In Paradyne, the previous owner AT&T had jammed in an engineering cost report. It was quite impressive, capturing every possible bit of data concerning engineering spending that one could imagine. The report itself was a 3 inch stack of paper each month. Just a few problems. #1. About 30% of the entire engineering personnel time was used in filling out time sheets, looking up charge codes, fixing errors, double checking entries and the like. #2. No one actually looked at it, and certainly no decisions were made on the basis of it. #3. It didn't really matter where people were spending their engineering efforts as the company had not launched a successful new engineering based product in the last 4 years. #4. The engineering managers and the engineers themselves got psychologically twisted to a belief that filing the report correctly and on time was their primary purpose.
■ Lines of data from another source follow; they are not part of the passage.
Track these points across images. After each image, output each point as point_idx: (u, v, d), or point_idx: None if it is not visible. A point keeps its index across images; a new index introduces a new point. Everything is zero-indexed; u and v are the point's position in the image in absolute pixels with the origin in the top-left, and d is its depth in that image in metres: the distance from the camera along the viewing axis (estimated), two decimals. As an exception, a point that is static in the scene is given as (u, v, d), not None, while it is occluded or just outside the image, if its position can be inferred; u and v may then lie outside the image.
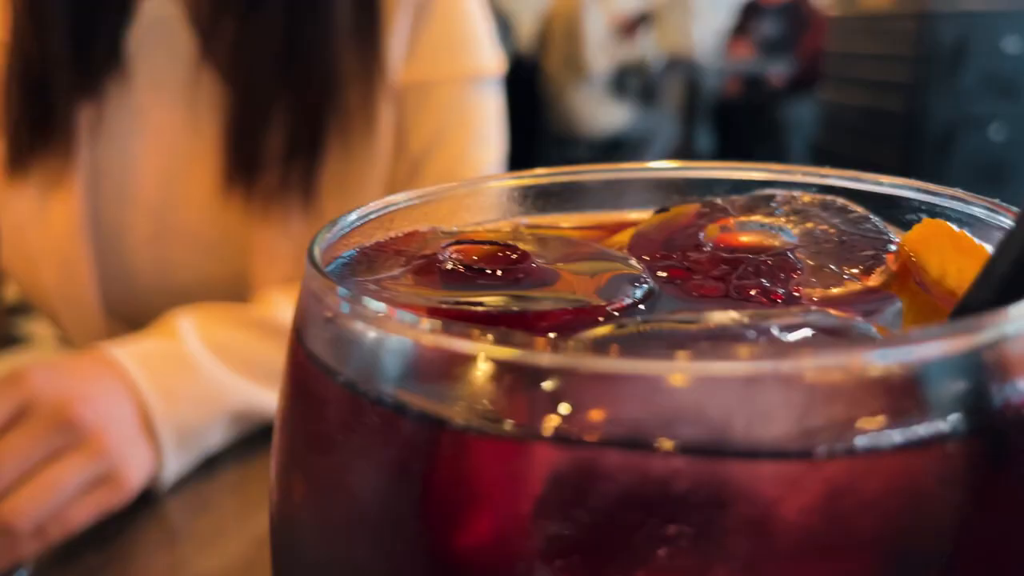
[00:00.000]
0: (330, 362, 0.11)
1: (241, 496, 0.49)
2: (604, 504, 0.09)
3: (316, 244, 0.14)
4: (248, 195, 0.63)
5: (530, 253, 0.14)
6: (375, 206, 0.16)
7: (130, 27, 0.63)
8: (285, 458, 0.13)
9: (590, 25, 4.01)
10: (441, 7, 0.68)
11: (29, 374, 0.43)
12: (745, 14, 5.01)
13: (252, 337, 0.55)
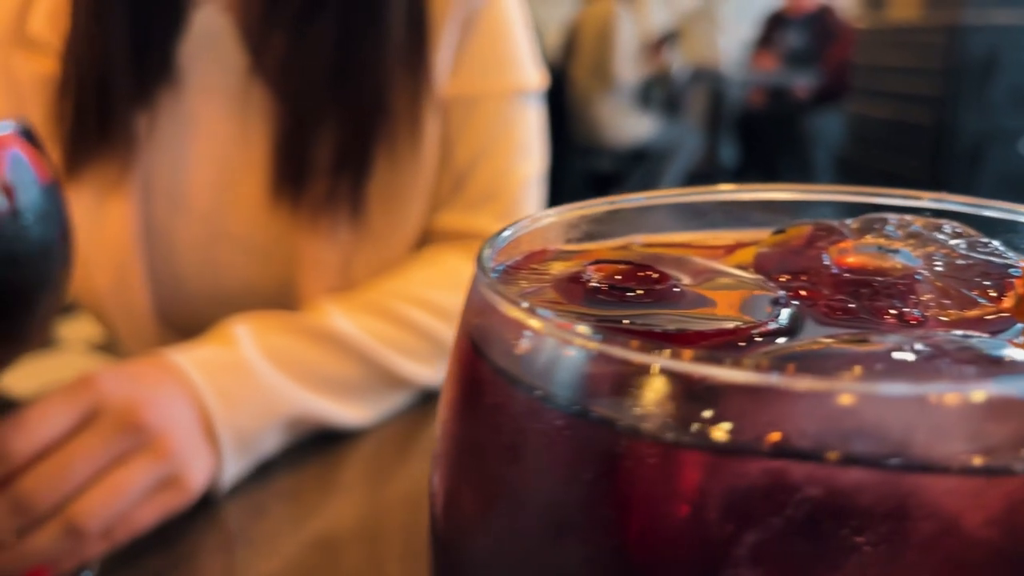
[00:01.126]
0: (527, 379, 0.12)
1: (296, 502, 0.50)
2: (791, 515, 0.10)
3: (485, 260, 0.15)
4: (296, 204, 0.64)
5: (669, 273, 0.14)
6: (525, 223, 0.17)
7: (182, 38, 0.64)
8: (460, 472, 0.14)
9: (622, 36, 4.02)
10: (486, 23, 0.68)
11: (98, 378, 0.44)
12: (770, 25, 5.00)
13: (306, 345, 0.55)
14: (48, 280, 0.38)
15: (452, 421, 0.14)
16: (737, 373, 0.10)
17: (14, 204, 0.36)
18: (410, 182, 0.67)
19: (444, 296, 0.63)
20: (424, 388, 0.62)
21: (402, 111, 0.65)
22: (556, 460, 0.11)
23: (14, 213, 0.36)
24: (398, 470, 0.54)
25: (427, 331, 0.61)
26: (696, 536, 0.10)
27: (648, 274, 0.14)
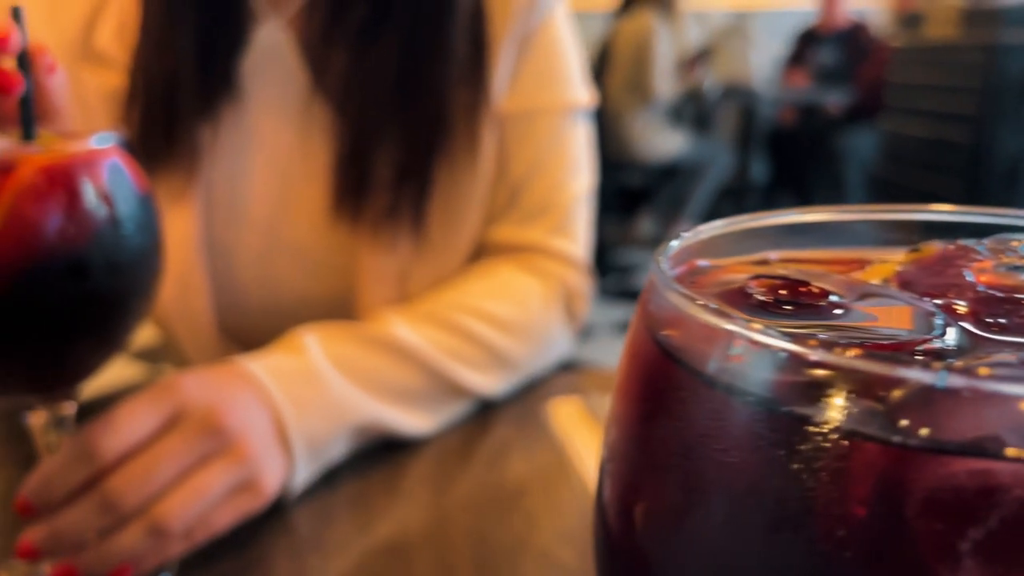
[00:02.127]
0: (742, 386, 0.12)
1: (363, 508, 0.51)
2: (997, 513, 0.11)
3: (660, 269, 0.15)
4: (357, 217, 0.65)
5: (828, 288, 0.15)
6: (689, 236, 0.18)
7: (244, 53, 0.65)
8: (659, 479, 0.14)
9: (659, 52, 4.03)
10: (541, 41, 0.70)
11: (181, 382, 0.46)
12: (802, 43, 4.98)
13: (372, 354, 0.56)
14: (143, 287, 0.39)
15: (644, 431, 0.15)
16: (955, 379, 0.11)
17: (114, 213, 0.37)
18: (467, 195, 0.68)
19: (501, 308, 0.64)
20: (483, 398, 0.63)
21: (461, 126, 0.66)
22: (775, 463, 0.12)
23: (114, 222, 0.37)
24: (460, 477, 0.55)
25: (486, 342, 0.62)
26: (910, 535, 0.11)
27: (810, 289, 0.15)
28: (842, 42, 4.80)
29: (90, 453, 0.41)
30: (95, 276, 0.36)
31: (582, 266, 0.72)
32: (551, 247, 0.70)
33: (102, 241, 0.37)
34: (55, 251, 0.35)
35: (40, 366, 0.39)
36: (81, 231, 0.36)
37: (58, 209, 0.35)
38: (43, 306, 0.36)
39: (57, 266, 0.36)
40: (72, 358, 0.39)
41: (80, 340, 0.38)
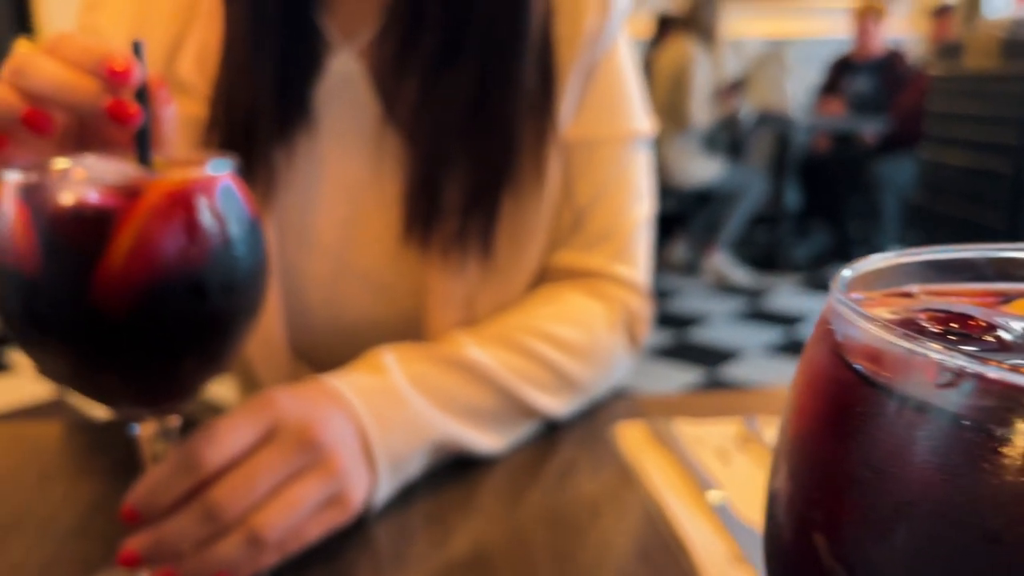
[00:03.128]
0: (951, 410, 0.14)
1: (439, 524, 0.52)
2: None
3: (848, 301, 0.17)
4: (426, 243, 0.67)
5: (994, 322, 0.16)
6: (858, 268, 0.19)
7: (319, 82, 0.67)
8: (859, 502, 0.15)
9: (698, 79, 4.05)
10: (606, 71, 0.71)
11: (276, 398, 0.47)
12: (837, 71, 4.97)
13: (447, 374, 0.58)
14: (252, 307, 0.41)
15: (842, 454, 0.16)
16: None
17: (230, 235, 0.39)
18: (533, 221, 0.69)
19: (568, 332, 0.65)
20: (550, 419, 0.64)
21: (529, 154, 0.68)
22: (982, 480, 0.13)
23: (229, 244, 0.39)
24: (532, 495, 0.56)
25: (554, 365, 0.63)
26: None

The fix! No one would say any company should spend extensive monies on engineering research and development without some form of cost control. But i did; at least temporarily. During my fourth week at Paradyne, we scrapped the entire reporting system. In ther short term, there wasn't much risk as our costs were "controlled" within certain boundaries. The benefits were way, way beyond the 30% time we freed up. Combining this decision with some heartfelt "let's get at it team" presentations, within a week the engineers were semi-jogging to their benches, working extra time, and geared to meeting technical objectives. This one act was so meaningful to the engineers who had longed for real technical objectives and work but who had gotten numbed into report writing that our productivity probably tripled. What a waste that cost control program was.
You may not find such a dramatic opportunity, but remember, eliminating the waste of inefficient or unnecessary processees almost always has greater intangible benefits than simply the $'s saved.